Wal-Mart switched from conventional plastic to PLA packaging for strawberries, cut fruit, brussels sprouts and herbs and says the change will prevent more than 11 million pounds of greenhouse gas emissions and save the equivalent of 800,000 gallons of gasoline.
Fresh Del Monte Produce Inc. (www.freshdelmonte.com), San Francisco, also uses PLA rigid containers to package cut fruit. Blue Lake Citrus Products Inc. (www.bluelakecitrus.com), Winter Haven, Fla., uses 32-oz. PLA bottles for its premium juices. All three processors use PLA supplied by NatureWorks LLC (www.natureworksllc.com), Minnetonka, Minn., a wholly owned subsidiary of Cargill Inc.
PLA, which has been in commercial use for almost 20 years, gradually is expanding beyond cups, trays and bottles. Amcor Flexibles has introduced a peelable NatureWorks PLA film for the global fresh produce market. Rabbit (www.rabbit.be), Molenstede, Belgium, uses the film on salads packed in PLA trays.
And piggy-backing on the trend toward convenience, a steam-in, microwavable PLA pouch recently launched. The BioSteam PLA self-venting steamer pack, from Rockwell Solutions Ltd. (www.rockwellsolutions.com), Dundee, Scotland, is made from transparent PLA film and features easy peeling.
Corn is not the only renewable resource that can be used to make bioplastics. Metabolix Inc. (www.metabolix.com), Cambridge, Mass., is conducting research into producing natural plastics from sugar cane and has already done so with switchgrass and corn sugar. Metabolix’s technology focuses on microbial fermentation to produce biodegradable plastics.

Produce trays made from palm fiber have found a good fit in packaging organic produce. Four Seasons Produce Inc. (www.fsproduce.com), Ephrata, Pa., uses the trays to package a number of fruits and vegetables, including tomatoes, apples, cherries, onions and peppers. Four Seasons is a produce wholesaler serving the mid-Atlantic region.
Earthcycle Packaging Ltd. (www.earthcycle.com), Vancouver, B.C., produces the palm fiber packaging, which is biodegradable and home-compostable. According to the supplier, it decomposes in less than 90 days in a backyard composter.
In selecting the Earthcycle trays, Four Seasons knew it wanted packaging made from renewable resources. But it was the material’s home compostability that clinched the deal. “It was one of the things that separated this product from others,” says Daniel Chirico, vice president-business development with Four Seasons.
To communicate the packaging’s eco-attributes to consumers, Four Seasons places a sticker on the film overwrap that reads: “Earthcycle Packaging! Renewable Resource - Backyard-Compostable.” The availability of packaging with these qualities represented an important opportunity for Four Seasons.
The organic business has grown incredibly over the last five years and has come to represent 25 percent of our business,” Chirico says.
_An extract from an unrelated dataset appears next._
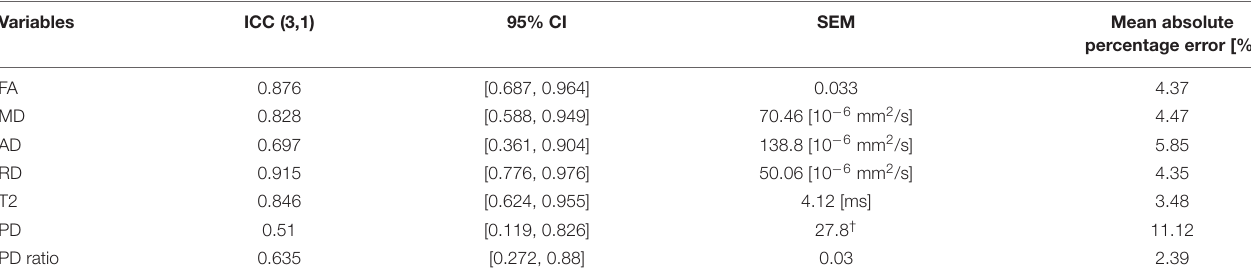
TABLE 2 | Intraclass correlation coefficients (ICCs) and the standard error of measurement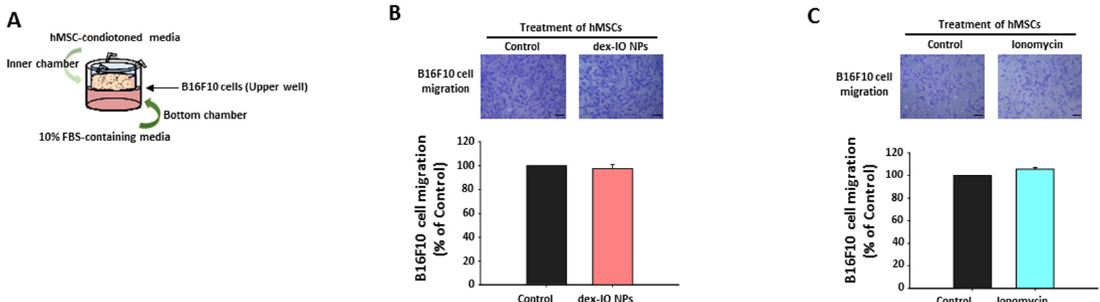
Figure 2. Effects of hMSC-conditioned media in the upper chamber on B16F10 cell migration in the transwell migration assay. ( A ) Schematic illustration of the experimental procedure. hMSCs were first treated without (Control) or with dex-IO NPs for 1 h or ionomycin for 30 min followed by wash, and then conditioned media from hMSCs incubated for 24 h were collected and added to the inner chambers. ( B , C ) Migration of B16F10 cells incubated with hMSC-conditioned media. Top panel: representative images of the migration of B16F10 cells by crystal violet staining. Bottom panel: quantification of the migration of B16F10 cells. Data are presented as the mean ± SEM of three independent experiments. Scale bar: 20 µ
The packaging “aligns itself very well with the needs of mainstream organic customers.”

Another product category — fresh meat — soon will have access to palm fiber trays, as well. Earthcycle is in the prototype stage with meat trays and hopes to launch them commercially in the fourth quarter of this year.
The renewable resource with the most history as a building block for packaging materials — namely, wood — is finding new life in both paperboard and film applications. The new generation of films includes a biodegradable, home-compostable cellulose film created from wood pulp sourced from managed plantations.
Called NatureFlex film, this product of Atlanta-based Innovia Films Inc. (www.innoviafilms.com), can be used as an overwrap, formed into heat-sealed bags and stand-up pouches, metallized, or laminated to paper. In addition, it’s suitable for heating in the microwave or conventional oven.
“The core of this product line has been around for over 70 years. It’s cellophane,” says Malcolm Cohn, Innovia’s market manager-Americas. “Cellophane has always been manufactured from a sustainable resource, but now it’s reinventing itself.”
Environmentally conscious food processors and retailers are lapping up the reinvented material. In the U.K., retailers Morrisons, Tesco and Marks & Spencer are using NatureFlex film as an overwrap on fresh produce. In the U.S., Wild Oats Markets, Safeway, Wal-Mart and Thrifty Foods are using it for the same application.